Five institutions including the MD Anderson Cancer Center, Korea University College of Medicine, CHA University Medical Center, Kyung Hee University School of Medicine, Yonsei University College of Medicine, and Sungkyunkwan University School of Medicine; participated in this multicenter study. The research was led by Professor Ju‑Seog Lee of MD Anderson Cancer Center and Professor Sang Cheul Oh of Division of Oncology/Hematology participated. Professor Sang‑Hee Kang of Department of Surgery and Professor Sun Young Yim of Division of Gastroenterology and Hepatology participated led as the co-lead authors. Previously, the MD Anderson- Korea University research team also published the genetic classification system for liver cancer in Hepatology (impact factor 17.3), the top-tier journal in gastroenterology.

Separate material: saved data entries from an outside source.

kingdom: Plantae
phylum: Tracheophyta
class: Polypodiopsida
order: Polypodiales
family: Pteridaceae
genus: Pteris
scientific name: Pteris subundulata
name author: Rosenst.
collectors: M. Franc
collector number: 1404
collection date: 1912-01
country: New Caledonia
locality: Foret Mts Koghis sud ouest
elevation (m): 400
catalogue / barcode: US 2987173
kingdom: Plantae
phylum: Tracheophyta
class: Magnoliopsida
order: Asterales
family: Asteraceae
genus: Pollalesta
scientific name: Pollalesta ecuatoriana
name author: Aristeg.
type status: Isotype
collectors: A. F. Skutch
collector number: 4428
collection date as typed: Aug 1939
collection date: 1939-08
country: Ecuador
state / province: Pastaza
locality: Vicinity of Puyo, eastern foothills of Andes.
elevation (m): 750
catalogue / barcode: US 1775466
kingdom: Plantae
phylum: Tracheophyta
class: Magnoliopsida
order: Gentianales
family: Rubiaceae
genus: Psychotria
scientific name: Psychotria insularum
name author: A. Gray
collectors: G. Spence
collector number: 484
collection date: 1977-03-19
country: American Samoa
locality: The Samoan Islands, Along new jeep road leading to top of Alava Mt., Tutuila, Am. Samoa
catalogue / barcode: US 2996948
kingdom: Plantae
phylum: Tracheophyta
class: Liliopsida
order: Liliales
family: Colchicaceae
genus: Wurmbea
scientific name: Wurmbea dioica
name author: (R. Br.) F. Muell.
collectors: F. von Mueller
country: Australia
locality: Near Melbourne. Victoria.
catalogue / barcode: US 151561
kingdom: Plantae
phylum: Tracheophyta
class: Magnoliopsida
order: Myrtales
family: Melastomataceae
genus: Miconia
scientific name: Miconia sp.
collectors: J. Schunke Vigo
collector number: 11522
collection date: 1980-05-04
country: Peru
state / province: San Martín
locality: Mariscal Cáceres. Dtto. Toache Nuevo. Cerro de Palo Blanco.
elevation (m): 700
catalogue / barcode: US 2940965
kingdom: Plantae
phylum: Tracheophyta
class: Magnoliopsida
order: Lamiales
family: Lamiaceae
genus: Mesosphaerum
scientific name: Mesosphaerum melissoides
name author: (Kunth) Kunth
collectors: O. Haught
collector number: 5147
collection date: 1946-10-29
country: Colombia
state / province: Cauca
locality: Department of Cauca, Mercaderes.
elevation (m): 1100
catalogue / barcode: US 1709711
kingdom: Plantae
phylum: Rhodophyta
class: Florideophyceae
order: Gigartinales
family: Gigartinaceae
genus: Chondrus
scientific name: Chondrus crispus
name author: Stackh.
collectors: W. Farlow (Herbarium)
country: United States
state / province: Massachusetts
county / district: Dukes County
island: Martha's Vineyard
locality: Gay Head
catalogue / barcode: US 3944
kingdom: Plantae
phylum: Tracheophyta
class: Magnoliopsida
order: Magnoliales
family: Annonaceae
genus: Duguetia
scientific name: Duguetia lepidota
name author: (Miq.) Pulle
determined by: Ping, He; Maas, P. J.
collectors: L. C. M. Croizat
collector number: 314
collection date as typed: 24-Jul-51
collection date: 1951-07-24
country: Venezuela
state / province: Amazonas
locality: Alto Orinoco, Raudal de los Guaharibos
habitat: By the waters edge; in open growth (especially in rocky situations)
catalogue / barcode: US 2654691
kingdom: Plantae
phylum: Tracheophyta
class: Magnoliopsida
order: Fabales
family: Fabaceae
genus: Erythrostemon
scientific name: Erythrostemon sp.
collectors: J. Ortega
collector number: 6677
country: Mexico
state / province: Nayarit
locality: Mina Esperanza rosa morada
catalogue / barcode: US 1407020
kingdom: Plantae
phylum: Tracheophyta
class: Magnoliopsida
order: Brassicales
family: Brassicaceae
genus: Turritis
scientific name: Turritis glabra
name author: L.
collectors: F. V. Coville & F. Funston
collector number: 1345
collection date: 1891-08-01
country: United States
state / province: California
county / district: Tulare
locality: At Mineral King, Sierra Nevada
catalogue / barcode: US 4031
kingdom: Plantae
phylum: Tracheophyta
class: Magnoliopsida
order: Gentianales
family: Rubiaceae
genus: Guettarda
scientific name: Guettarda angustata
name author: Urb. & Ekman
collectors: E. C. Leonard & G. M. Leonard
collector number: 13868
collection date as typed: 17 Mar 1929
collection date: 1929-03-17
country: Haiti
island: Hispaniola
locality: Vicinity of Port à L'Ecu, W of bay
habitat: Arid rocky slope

Gastric cancer's characteristic is to have genetic and clinical diversity. The research team analyzed the gene classification system for 8 gastric cancers that was published in the past and derived the result of 6 Consensus Genomic Subtypes (CGSs). This system classified gastric cancers from CGS1 to CGS6 depending on different gene expression patterns.
Each subtype had different characteristics and CGS1 showed the worst prognostic features. It had very high stem cell properties and low genetic modification. However, the analysis confirmed that CGS1 responded well to immunotherapy and treatments targeting IGF1R could be effective. CGS2 was enriched in typical epithelial cell gene expression. CGS3 and CGS4 showed high cloning number variation and had low responses to immunotherapy. Nevertheless, CGS3 had a characteristic of HER2 gene activation and CGS4 had a characteristic of SALL4 gene activation. The team analyzed that treatments targeting those features would be effective. CGS5 had high mutation burden, which is a characteristic of microsatellite instability in tumors, and showed moderate response to immunotherapy. CGS6 was mostly positive for infectious mononucleosis (Epstein Barr) virus and had very high methylation levels. It showed a high response to immunotherapy.
The research team not only classified genetics of gastric cancer, but also estimated the potential response rates of standard and experimental treatments (chemoradiotherapy, immunotherapy, etc.) for each subtype through systematic analysis of genome and proteome data. As a result, the CGS3 subtype showed especially great benefits in anticancer radiotherapy due to its iron-dependent cell death due to high level lipid peroxidation. Research suggested potential treatment subjects for each subtype.
Professor Sun Young Yim of the Division of Gastroenterology and Hepatology, one of the lead authors of this study, said, "Although the mortality rate of gastric cancer is decreasing due to the implementation of new therapies, it still is one of the major causes of death for cancer patients. We believe that this research is going to lay the foundation for personalized gastric cancer treatments."
I am a surgeon, but I am interested in new therapy beyond surgery. I'll continue my best to conquer cancer in the future through convergence research."
Professor Sang‑Hee Kang of Department of Surgery
This research was conducted with support from the National Research Foundation of Korea, and the results were recently published in "Molecular cancer (impact factor 37.3)" online, an international academic journal.
Jeong, Y. S., et al. (2023) Clinically conserved genomic subtypes of gastric adenocarcinoma. Molecular Cancer.doi.org/10.1186/s12943-023-01796-w.